On building traditionally-shaped frames

“When I first started building bikes, I wanted round tubes and straight lines. The reason for that is that carbon fibre is easily manipulated, but if you manipulate it in such a way that there are creases or folds, you are losing structural quality, so I try to keep my frames as simple as possible – straight lines.

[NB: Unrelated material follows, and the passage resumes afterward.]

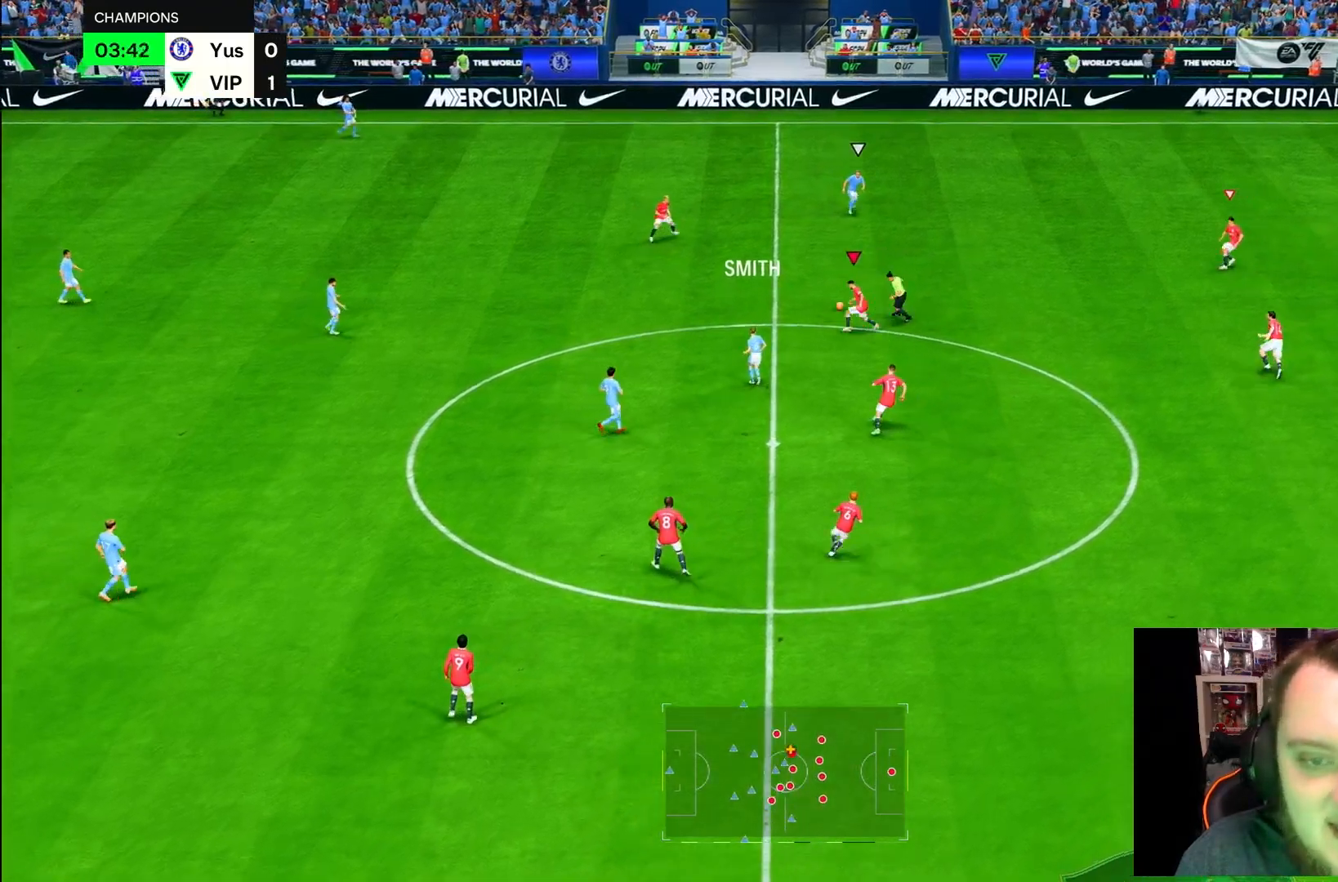
{"dt_ms": 500, "buttons": ["R2"], "left_stick": "up", "right_stick": "center", "button_events": [[300, "R1", "down"], [467, "R1", "up"]]}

“Since then, we have gone to ovalised tubes and now, because of disc brakes, we have to do a little shape in our chainstay and seatstay, but I keep those lines to a minimum: I want them as straight as possible. My shapes have to make sense to me. I feel that making difficult shapes compromises carbon fibre.”


On longevity

“Carbon fibre, if taken care of, will probably have a better lifespan than steel or aluminium. The problem with carbon fibre is impact. In terms of repeated bending, carbon fibre doesn’t mind that; it can take it and not degrade. For me, that is something I have to live with, but take care of that frame and it will last. The ride quality and the performance that I can get out of carbon fibre outweighs that.”


On the future

“I don’t see thermoplastics working right now in a frame; I see carbon fibre as the optimum material. We still use the same carbon fibre we used when I first started building frames, but how we use it has changed somewhat. People have started talking about graphene and nanotubes and that type of thing, but at the moment… We keep our eye open in this kind area, we try new materials and new systems, but we are still basically doing the same thing we were doing right from the beginning.”